What happened
On 20 May 2026, Singapore's Cyber Security Agency (CSA), GovTech Singapore, IMDA, and Google published findings from a global-first AI Agents Sandbox conducted over approximately four months from August 2025. The sandbox tested computer-use agents across three real public-sector use cases: automated quality assurance of government digital services, AI safety testing of deployed chatbots, and social assistance application guidance. Across all use cases, the most prominent cybersecurity risk identified was indirect prompt injection — specifically, the risk that an agent could be deceived into performing unintended actions including remote code execution (RCE) through malicious content it encounters in its environment. The report also identified human oversight calibration, data protection during agent-data interaction, and third-party agent customisation as key risk themes. The report recommends risk-based human oversight (pre-approval for high-risk, post-hoc review for reversible low-risk), distributed safeguards across platform, organisation, and user layers, and controlled incremental deployment.
Why it matters
This is the first government-sponsored empirical study confirming that indirect prompt injection → RCE is a real-world production risk in agentic systems, not merely a theoretical concern.

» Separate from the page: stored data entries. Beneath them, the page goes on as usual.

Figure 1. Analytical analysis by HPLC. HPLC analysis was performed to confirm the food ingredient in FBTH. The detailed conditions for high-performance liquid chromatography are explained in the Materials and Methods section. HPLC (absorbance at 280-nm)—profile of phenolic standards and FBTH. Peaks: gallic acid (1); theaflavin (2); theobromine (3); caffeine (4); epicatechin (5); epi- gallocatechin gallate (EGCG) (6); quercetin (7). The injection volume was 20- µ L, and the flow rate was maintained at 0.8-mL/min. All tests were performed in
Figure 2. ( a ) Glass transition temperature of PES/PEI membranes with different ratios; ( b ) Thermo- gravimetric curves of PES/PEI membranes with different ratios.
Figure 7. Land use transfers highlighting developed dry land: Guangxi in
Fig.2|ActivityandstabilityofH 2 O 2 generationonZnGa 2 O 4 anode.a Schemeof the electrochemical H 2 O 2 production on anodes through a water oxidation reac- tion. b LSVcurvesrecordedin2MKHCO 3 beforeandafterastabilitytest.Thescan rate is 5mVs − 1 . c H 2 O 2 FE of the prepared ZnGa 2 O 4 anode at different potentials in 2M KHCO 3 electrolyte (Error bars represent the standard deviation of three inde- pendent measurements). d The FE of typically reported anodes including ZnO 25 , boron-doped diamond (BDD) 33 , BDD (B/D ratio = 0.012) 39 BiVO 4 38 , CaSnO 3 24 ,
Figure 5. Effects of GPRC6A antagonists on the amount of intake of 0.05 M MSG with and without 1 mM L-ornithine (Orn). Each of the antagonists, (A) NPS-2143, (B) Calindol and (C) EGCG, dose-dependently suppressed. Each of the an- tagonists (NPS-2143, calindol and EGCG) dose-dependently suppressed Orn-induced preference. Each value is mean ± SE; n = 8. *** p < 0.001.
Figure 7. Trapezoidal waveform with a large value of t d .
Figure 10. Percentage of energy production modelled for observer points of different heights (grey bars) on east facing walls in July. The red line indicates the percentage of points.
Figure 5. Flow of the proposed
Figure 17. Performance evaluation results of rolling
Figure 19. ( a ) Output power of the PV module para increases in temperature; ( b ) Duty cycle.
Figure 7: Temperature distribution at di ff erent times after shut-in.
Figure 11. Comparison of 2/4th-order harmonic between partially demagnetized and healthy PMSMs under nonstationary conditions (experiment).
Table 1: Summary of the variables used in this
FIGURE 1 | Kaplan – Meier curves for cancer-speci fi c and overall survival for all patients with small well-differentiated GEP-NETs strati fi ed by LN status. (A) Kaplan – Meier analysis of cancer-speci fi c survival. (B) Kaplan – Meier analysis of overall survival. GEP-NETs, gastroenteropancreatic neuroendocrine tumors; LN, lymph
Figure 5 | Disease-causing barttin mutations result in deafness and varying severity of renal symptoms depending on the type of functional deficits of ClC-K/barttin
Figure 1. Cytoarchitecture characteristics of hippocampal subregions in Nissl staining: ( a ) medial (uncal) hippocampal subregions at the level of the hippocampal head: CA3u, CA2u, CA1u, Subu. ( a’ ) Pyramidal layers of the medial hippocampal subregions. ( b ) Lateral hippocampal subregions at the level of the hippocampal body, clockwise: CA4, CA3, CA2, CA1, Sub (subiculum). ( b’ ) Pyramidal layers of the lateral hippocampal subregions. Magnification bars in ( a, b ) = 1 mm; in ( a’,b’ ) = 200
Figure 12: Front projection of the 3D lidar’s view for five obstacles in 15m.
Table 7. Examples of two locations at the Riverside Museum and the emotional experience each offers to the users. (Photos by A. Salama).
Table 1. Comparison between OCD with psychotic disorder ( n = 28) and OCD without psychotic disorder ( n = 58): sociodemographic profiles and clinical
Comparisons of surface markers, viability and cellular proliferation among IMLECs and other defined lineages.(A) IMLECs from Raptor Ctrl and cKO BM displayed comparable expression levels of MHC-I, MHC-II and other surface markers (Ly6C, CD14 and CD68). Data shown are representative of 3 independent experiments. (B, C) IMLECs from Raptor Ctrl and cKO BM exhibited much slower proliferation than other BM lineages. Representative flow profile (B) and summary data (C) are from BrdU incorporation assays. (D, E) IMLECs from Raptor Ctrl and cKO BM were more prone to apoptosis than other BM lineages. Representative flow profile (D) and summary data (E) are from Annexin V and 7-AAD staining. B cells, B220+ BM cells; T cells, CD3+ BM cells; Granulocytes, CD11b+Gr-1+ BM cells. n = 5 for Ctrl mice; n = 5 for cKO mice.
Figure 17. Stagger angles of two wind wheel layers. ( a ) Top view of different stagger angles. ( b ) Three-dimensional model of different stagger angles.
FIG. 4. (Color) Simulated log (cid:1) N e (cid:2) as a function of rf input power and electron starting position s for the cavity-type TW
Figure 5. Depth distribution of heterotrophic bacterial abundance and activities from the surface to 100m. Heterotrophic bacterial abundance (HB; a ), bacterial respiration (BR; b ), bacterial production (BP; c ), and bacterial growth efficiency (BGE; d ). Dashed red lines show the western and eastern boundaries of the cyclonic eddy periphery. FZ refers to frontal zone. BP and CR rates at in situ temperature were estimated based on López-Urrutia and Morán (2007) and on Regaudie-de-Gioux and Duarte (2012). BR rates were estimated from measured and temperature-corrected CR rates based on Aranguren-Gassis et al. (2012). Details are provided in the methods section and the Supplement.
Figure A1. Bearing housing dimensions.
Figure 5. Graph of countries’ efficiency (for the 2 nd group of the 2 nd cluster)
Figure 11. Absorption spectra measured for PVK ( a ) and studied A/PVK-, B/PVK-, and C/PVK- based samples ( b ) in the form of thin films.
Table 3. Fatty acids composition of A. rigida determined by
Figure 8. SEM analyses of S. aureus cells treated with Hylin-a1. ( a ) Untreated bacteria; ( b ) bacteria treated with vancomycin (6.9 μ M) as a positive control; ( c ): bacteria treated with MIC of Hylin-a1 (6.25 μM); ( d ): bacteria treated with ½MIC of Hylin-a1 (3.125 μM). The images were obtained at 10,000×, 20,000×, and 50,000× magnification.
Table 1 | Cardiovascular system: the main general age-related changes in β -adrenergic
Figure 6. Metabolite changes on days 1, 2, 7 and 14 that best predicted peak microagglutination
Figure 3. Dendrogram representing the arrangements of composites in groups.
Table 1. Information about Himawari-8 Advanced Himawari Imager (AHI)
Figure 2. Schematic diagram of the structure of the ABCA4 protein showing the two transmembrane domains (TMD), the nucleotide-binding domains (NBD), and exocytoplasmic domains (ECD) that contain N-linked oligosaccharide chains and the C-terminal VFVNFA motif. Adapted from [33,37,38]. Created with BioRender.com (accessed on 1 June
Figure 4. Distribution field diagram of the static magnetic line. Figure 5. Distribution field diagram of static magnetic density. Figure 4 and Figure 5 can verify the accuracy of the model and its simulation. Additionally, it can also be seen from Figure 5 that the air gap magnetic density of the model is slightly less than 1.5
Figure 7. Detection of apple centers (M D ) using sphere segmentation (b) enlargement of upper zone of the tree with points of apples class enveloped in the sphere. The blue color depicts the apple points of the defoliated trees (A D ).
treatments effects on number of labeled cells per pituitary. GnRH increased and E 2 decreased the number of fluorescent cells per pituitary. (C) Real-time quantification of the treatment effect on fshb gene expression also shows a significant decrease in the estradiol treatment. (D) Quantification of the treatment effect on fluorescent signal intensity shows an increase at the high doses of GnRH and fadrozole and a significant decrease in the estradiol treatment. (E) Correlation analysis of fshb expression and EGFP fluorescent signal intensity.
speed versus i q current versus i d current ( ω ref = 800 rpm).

The finding carries strong practical weight: these were not red-team exercises against hardened systems but real public-sector workflows running computer-use agents. The multi-agency Singapore imprimatur (CSA + GovTech + IMDA) signals that prompt-injection defences will be an expected baseline in Singapore government AI procurement and, by extension, vendor certifications such as the AI Verify framework.
Action needed
Treat indirect prompt injection as a mandatory test case for any agentic deployment — especially computer-use agents that browse the web, read emails, or process documents from external sources. Add RCE-path prompt injection tests to pre-deployment security review checklists. Evaluate whether your agent orchestration layers separate instructional content from retrieved/external content, and whether tool-call outputs are treated as untrusted input.